A court terme, seule la BCE a encore quelques cartes en main. Elle a déjà acquis près de150 milliards d'euros de dette souveraine (grecque, italienne et espagnole pour l'essentiel). Dans une tribune du New York Times le 11 septembre, le Prix Nobel d'économie Paul Krugman suggère qu'elle achète ces titres encore plus massivement. Elle pourrait également baisser son taux d'intérêt – qui a été relevé à 1,5 % en juillet quand il est proche de zéro aux Etats-Unis, au Japon, en Angleterre, en Suisse. Autant de mesures susceptibles de relancer l'inflation. Mais, ce n'est pas vraiment la menace la plus sérieuse qui pèse sur la zone euro.

Réviser le traité de Lisbonne

A plus long terme, la monnaie unique ne pourra être préservée que par une mutualisation des dettes européenne. Un tel "saut fédéral" est désormais envisageable. "Les structures institutionnelles actuelles ne sont pas suffisantes pour répondre à la crise actuelle, nous avons besoin d'un nouvel élan fédérateur qui doit commencer dès aujourd'hui", expliquait mercredi dernier le commissaire européen Olli Rehn. Le président de la Commission, José Manuel Barroso, a même confirmé au Parlement qu'il présenterait "bientôt" une étude sur les options possibles en vue créer un tel mécanisme de mutualisation.
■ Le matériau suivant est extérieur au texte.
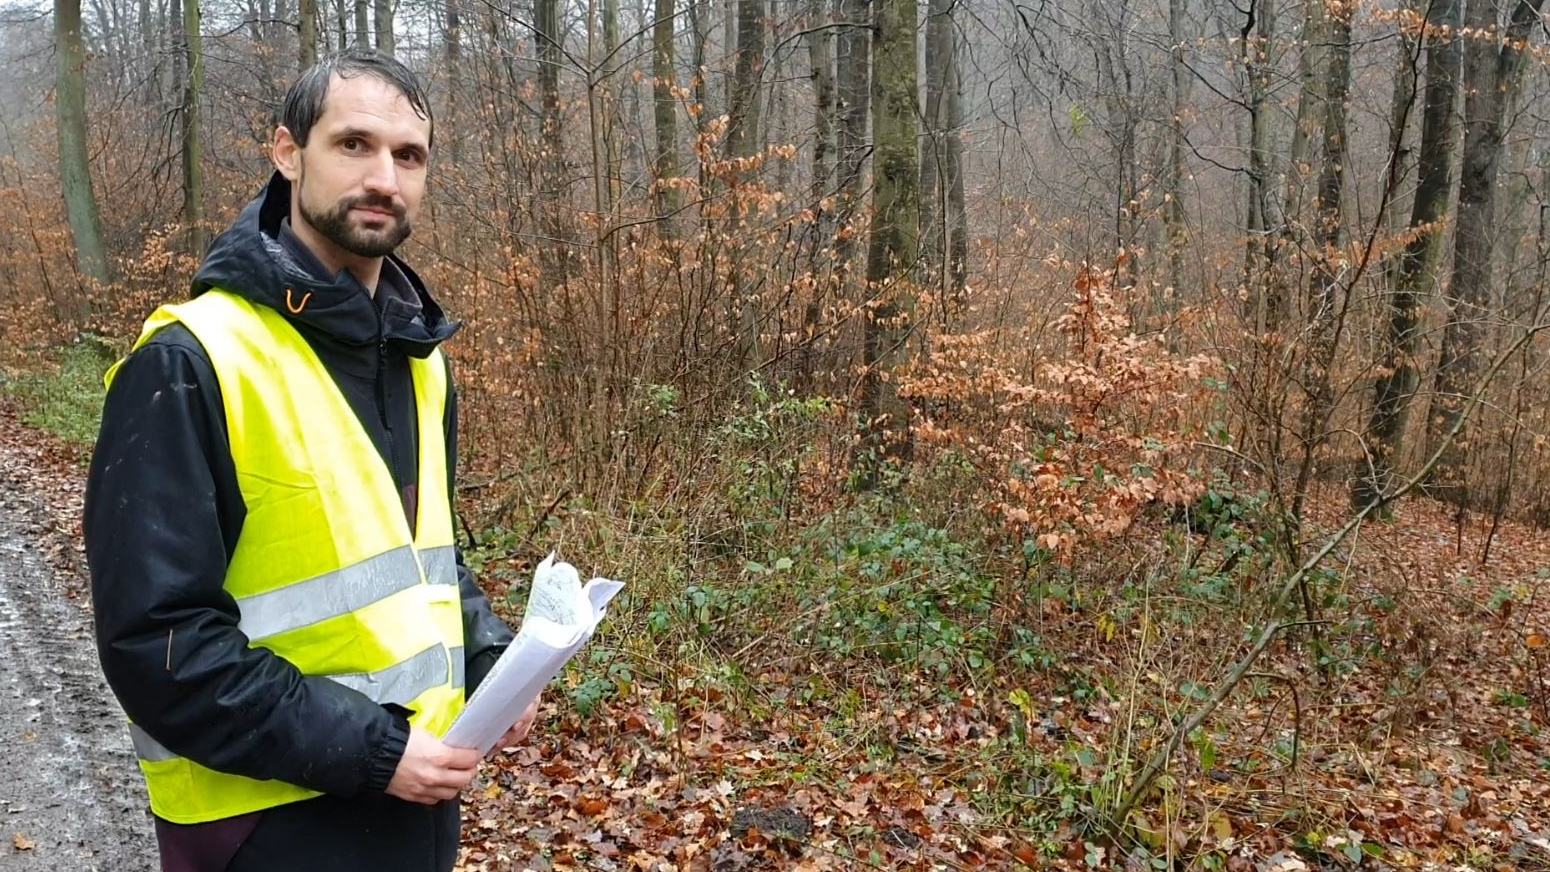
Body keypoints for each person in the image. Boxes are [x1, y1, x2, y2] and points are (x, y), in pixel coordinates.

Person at [84, 50, 534, 872]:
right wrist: (372, 750)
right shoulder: (191, 361)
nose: (385, 179)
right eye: (353, 144)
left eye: (409, 156)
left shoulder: (419, 361)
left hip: (411, 802)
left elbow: (419, 563)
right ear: (288, 153)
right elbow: (158, 643)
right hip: (263, 823)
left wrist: (492, 659)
Angela Merkel n'y est plus hostile. Mais, il lui faudra encore convaincre nombre de ses alliés que l'Allemagne a tout à gagner à imposer une stricte discipline budgétaire à ses partenaires européens – condition sine qua non à la constitution d'un pot commun des dettes. Avancer sur cette voie suppose aussi de réformer le traité de Lisbonne. Autant dire que ce n'est pas demain que la zone euro aura toutes les cartes en main, même si elle s'en donne les moyens.